How are these ideas put to work in a bomori’s life today? Most of the acculturation to roles at the temple happens within the family. Many bomori learn from their mothers-in-law what is expected of them, and those informal internships are how ideals for the role get passed down across generations. Interestingly, most bomori are apologetic about how they fail to live up to whatever ideal they have in their minds for the role. They would often show me how they did things in practice, while claiming that “really” (honto wa) it should be done some other way, but that they unfortunately couldn’t achieve that ideal themselves.

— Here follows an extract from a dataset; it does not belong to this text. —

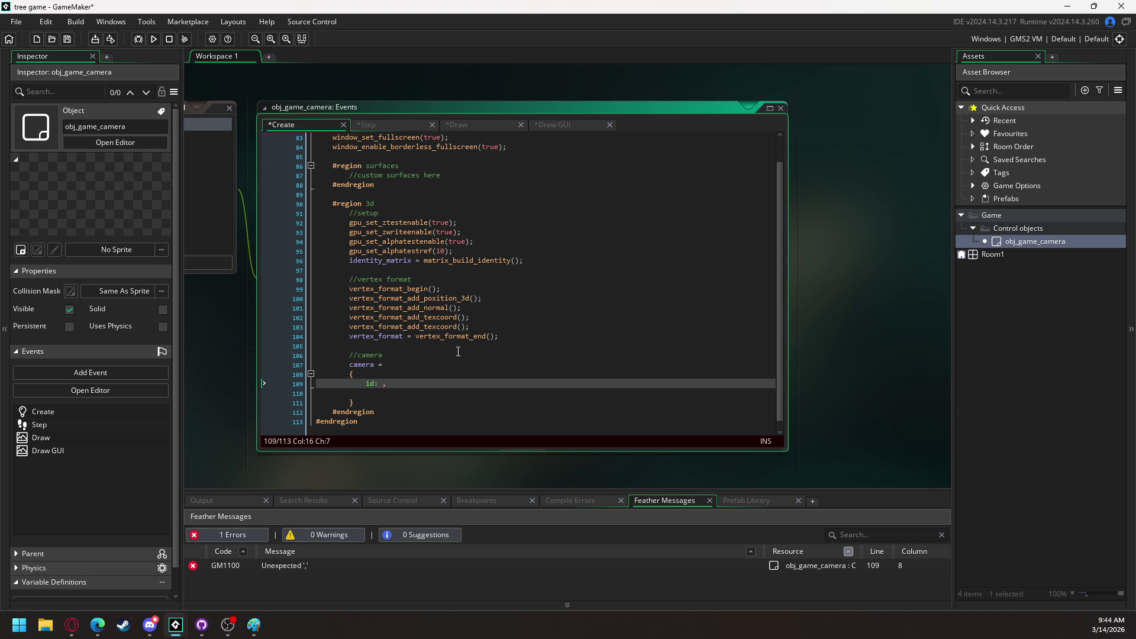
type("0")
key("Down")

Ideas about the gendered division of labor within temple families have certainly been shaped by the dominant gender norms of the 20th century. But the role of the temple wife is also unique in some ways. Her home is also a religious institution, so nothing she does is strictly confined to the private realm in terms of its religious significance.

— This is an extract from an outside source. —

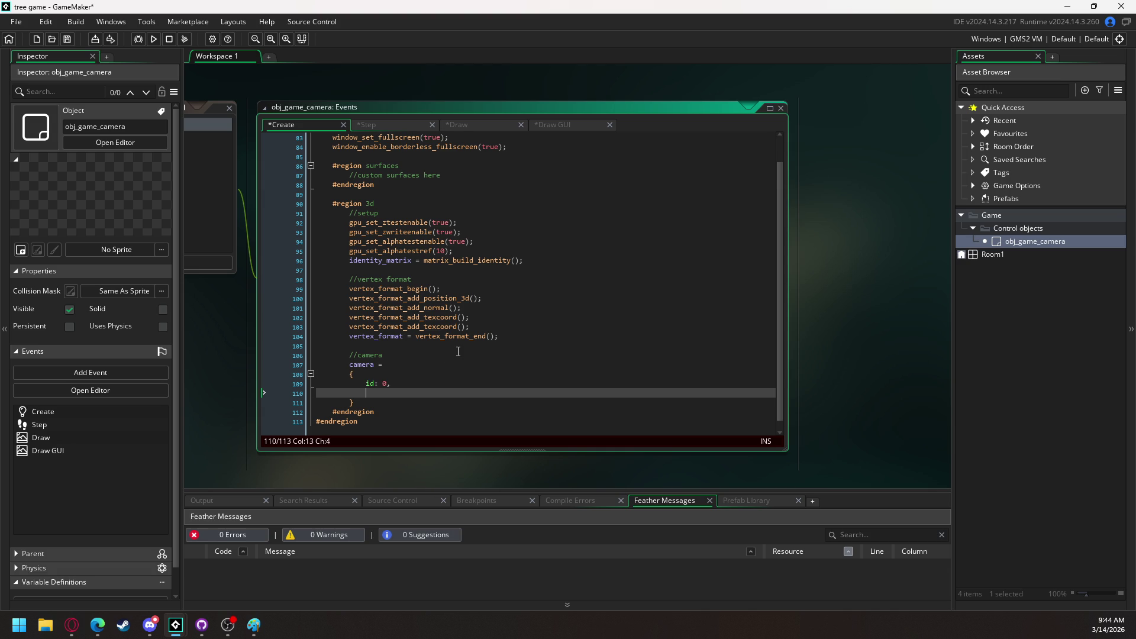
type("ancho")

I think bomori “feel their gender” the most when they step out of their sanctioned role as housewives. The response from laypeople is often dismissive, so there’s some discomfort and dissonance. Say a parishioner comes by and asks for a ritual, but the jushoku is away, so the bomori offers to do it in his stead. The layperson, feeling uncomfortable with a woman doing the jushoku’s role, might be like, “Oh, you don’t need to do all that; I can just wait until your husband’s available.” There’s still resistance to having the wife fulfill the ritual role or having the husband do things like serve tea.

Some bomori think it’s too exhausting to try to break through that glass ceiling. They are more comfortable inhabiting the slightly less visible and more expected role as bomori, one that doesn’t involve those awkward confrontations. Others, however, want to do it—they see it as their mission to keep practicing with and despite those pressures and help their congregations become more accustomed to seeing a woman take the lead at the temple. And others aren’t choosing to become a priest for feminist reasons at all: it’s because of some family situation such as illness that causes them to take on that extra responsibility as jushoku, because no male successor is available.

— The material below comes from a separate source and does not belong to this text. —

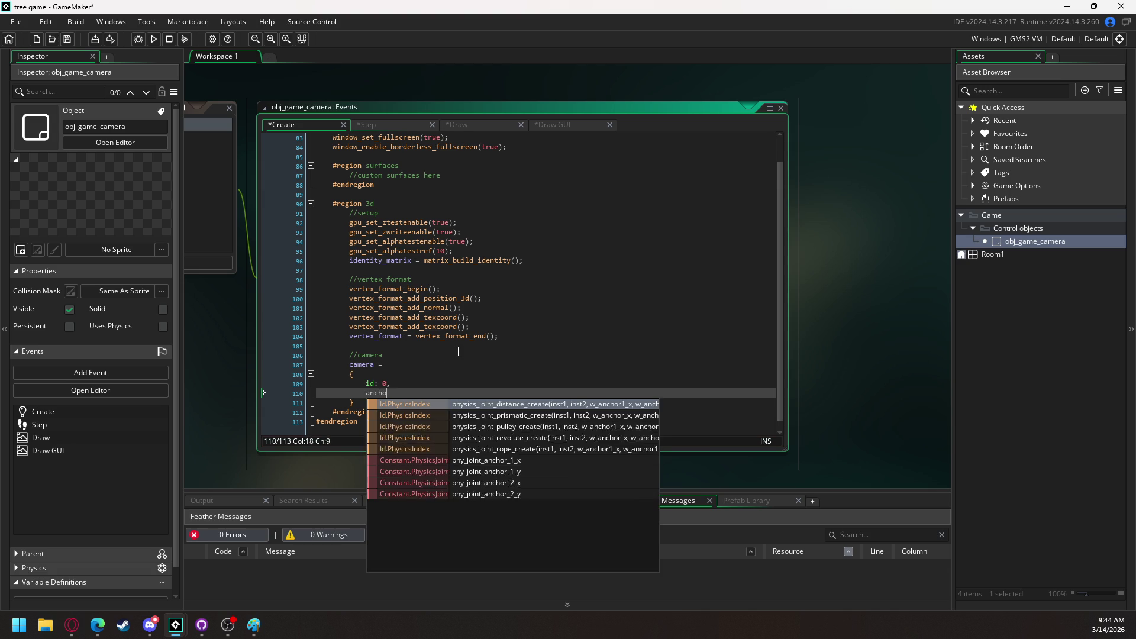
type("r: ")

It’s fascinating that the division of labor that confines women to the home turns these temple wives into the religious professionals of the temple, because when their husbands aren’t there they often end up stepping into the role of jushoku. Interestingly, if you ask one, “Are you a professional?” she’ll likely say, “No, no, I don’t know what I’m doing.” But it’s clearly the case that everyone perceives her as being an expert in what she does and having a special identity and status for the position she occupies. In the wider community, when people see one out and about, they say, “Oh, there’s the bomori” or sometimes just “Otera-san” (“Temple person”). That’s a status and an identity, whether she likes it or not. She is the temple, to some extent.

It’s disappointing that in scholarship about religion, women’s domestic activities are often held up as an example about how oppressed or contingent a woman’s position is. The sense is that if she’s not acting fully independently of her family, then her religious activities aren’t significant. What happens when we really look at what the women are doing? Part of what makes a bomori so fully identified with the temple is that she’s always there; she’s the face that greets you. She’s a center and coordinator of community and an important point of contact for the laity. Presumably if the person who took me to the temple during that first visit when I was 21 hadn’t called ahead and told the priest, “I’m bringing this American, get your robes on”—if I had just wandered in—the bomori would have been there, and she would have made the tea and tried to answer my questions, even while demurring that she was not a real priest. Most of them are very reluctant to claim any special authority. But they have all kinds of expertise in running a Buddhist temple. The bomori is an essential worker who is keeping Buddhism alive in Japan.